Article Preview
TopIntroduction
Hindi Document Mining (HDM) refers to the search and retrieval of important relevant information from Hindi documents, while ignoring the irrelevant ones, so that this information can be used to classify the unknown text documents into different groups. Hindi Text Document Classification (HTDC), an extension of HDM, is used to classify the documents into pre-specified and labeled, mutually exclusive categories by first providing them training and then performing the system testing and classification on them (Puri, 2011; Puri & Kaushik, 2012). The complexity of such automatic and intelligent Hindi textual classification systems increases when they need to classify the scanned printed and handwritten text documents into pre-defined classes. The training, testing and classification of these documents are very much crucial and challenging, and therefore, require major attention.
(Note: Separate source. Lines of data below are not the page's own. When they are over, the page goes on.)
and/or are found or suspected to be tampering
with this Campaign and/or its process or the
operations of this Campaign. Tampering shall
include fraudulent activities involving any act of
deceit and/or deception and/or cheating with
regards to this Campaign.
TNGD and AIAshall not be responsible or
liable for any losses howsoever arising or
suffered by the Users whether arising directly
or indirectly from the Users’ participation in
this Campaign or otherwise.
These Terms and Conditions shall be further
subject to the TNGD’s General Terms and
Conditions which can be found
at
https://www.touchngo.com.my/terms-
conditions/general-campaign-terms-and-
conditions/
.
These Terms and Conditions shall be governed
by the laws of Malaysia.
The document type ranges from simple Hindi text to the scanned versions of printed and handwritten text documents (Bag & Harit, 2013; Bagadkar & Malik, 2014; Chaudhari & Pal, 1997; Chau & Yeh, 2002; Hole & Ragha, 2011; Jayadevan, Kolhe, Patil, & Pal, 2011b; Kumar, Holambe, Thool, & Jagade, 2012; Nevetha & Baskar, 2015; Puri & Singh, 2016; Pal, Wakabayashi, & Kimura, 2009). Looking insight the application domains and to analyze today’s scenario of current existing Devanagari and Hindi based systems, the scope of such systems is found limited only to script recognition and discrimination (Hassan, Garg, Chaudhury, & Gopal, 2011; Kumar et al., 2012); identification, recognition and Shirorekha removal at character and word (keyword) levels (Shinde, & Dandawate, 2014); text summarization; recognition and separation of objects of multi – color, – font, – orientation and – size (Singh, Mittal, & Ghosh, 2014); and separation of images from non – images.